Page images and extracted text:
************

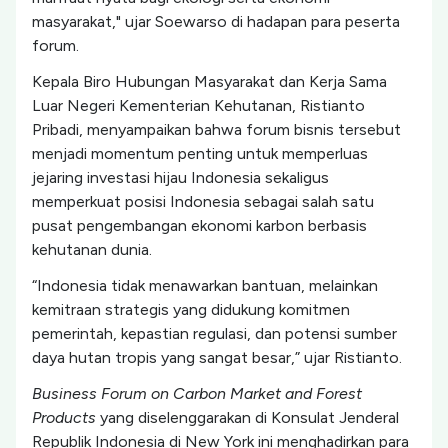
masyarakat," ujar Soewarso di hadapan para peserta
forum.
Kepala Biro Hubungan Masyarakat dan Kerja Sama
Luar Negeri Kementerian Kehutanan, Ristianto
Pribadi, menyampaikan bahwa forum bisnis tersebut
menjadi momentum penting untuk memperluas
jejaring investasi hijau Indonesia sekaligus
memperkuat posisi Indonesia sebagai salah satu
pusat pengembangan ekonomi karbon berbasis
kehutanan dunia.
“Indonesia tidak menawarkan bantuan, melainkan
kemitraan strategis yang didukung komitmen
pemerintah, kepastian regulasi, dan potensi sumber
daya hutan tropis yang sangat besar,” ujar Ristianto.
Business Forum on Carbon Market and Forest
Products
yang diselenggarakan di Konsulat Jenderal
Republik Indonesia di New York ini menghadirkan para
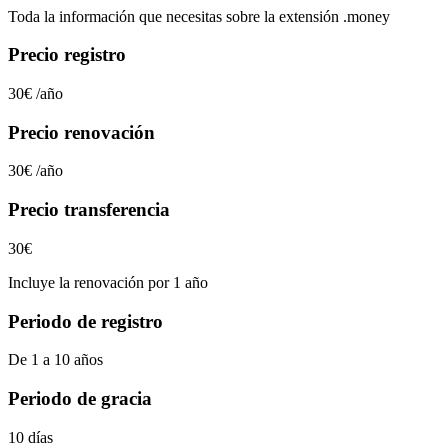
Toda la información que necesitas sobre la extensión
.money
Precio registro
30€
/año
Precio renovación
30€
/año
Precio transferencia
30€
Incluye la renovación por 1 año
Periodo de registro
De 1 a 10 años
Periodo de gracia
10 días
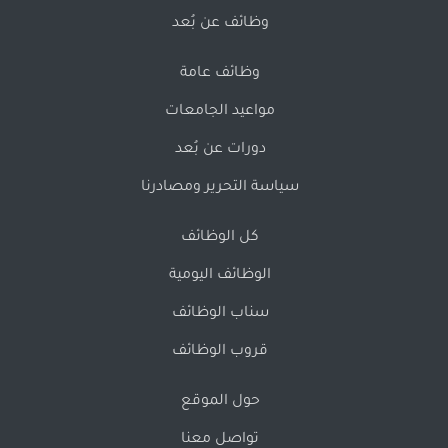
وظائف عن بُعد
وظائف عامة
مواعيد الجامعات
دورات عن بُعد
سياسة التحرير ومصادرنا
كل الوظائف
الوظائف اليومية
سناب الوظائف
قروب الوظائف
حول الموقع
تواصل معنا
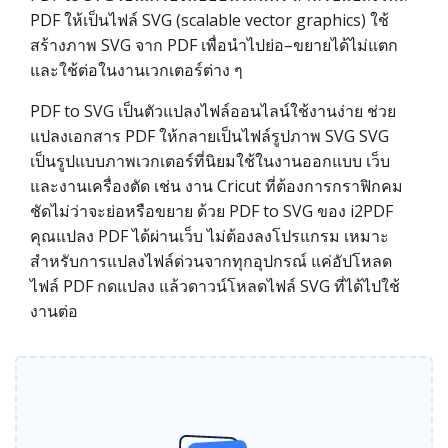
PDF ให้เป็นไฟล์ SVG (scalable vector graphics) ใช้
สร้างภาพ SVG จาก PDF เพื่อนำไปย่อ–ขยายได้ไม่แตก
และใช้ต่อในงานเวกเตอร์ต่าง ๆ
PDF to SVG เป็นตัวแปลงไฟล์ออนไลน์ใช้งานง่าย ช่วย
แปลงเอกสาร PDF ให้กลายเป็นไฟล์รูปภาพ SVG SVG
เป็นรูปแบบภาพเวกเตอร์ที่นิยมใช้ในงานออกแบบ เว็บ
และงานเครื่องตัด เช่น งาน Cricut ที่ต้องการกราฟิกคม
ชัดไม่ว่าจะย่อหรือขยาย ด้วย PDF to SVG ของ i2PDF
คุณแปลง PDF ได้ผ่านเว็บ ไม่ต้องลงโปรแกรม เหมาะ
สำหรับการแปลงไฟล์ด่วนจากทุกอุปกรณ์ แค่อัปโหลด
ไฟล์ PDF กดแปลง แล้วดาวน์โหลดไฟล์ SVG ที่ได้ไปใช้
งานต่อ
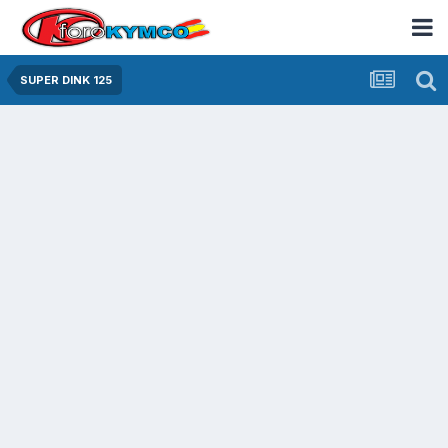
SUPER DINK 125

************

Only the lines from the first line of the entries through the line containing "مواعيد الجامعات" should be output, exactly as they are, without pictures.

masyarakat," ujar Soewarso di hadapan para peserta
forum.
Kepala Biro Hubungan Masyarakat dan Kerja Sama
Luar Negeri Kementerian Kehutanan, Ristianto
Pribadi, menyampaikan bahwa forum bisnis tersebut
menjadi momentum penting untuk memperluas
jejaring investasi hijau Indonesia sekaligus
memperkuat posisi Indonesia sebagai salah satu
pusat pengembangan ekonomi karbon berbasis
kehutanan dunia.
“Indonesia tidak menawarkan bantuan, melainkan
kemitraan strategis yang didukung komitmen
pemerintah, kepastian regulasi, dan potensi sumber
daya hutan tropis yang sangat besar,” ujar Ristianto.
Business Forum on Carbon Market and Forest
Products
yang diselenggarakan di Konsulat Jenderal
Republik Indonesia di New York ini menghadirkan para
Toda la información que necesitas sobre la extensión
.money
Precio registro
30€
/año
Precio renovación
30€
/año
Precio transferencia
30€
Incluye la renovación por 1 año
Periodo de registro
De 1 a 10 años
Periodo de gracia
10 días
وظائف عن بُعد
وظائف عامة
مواعيد الجامعات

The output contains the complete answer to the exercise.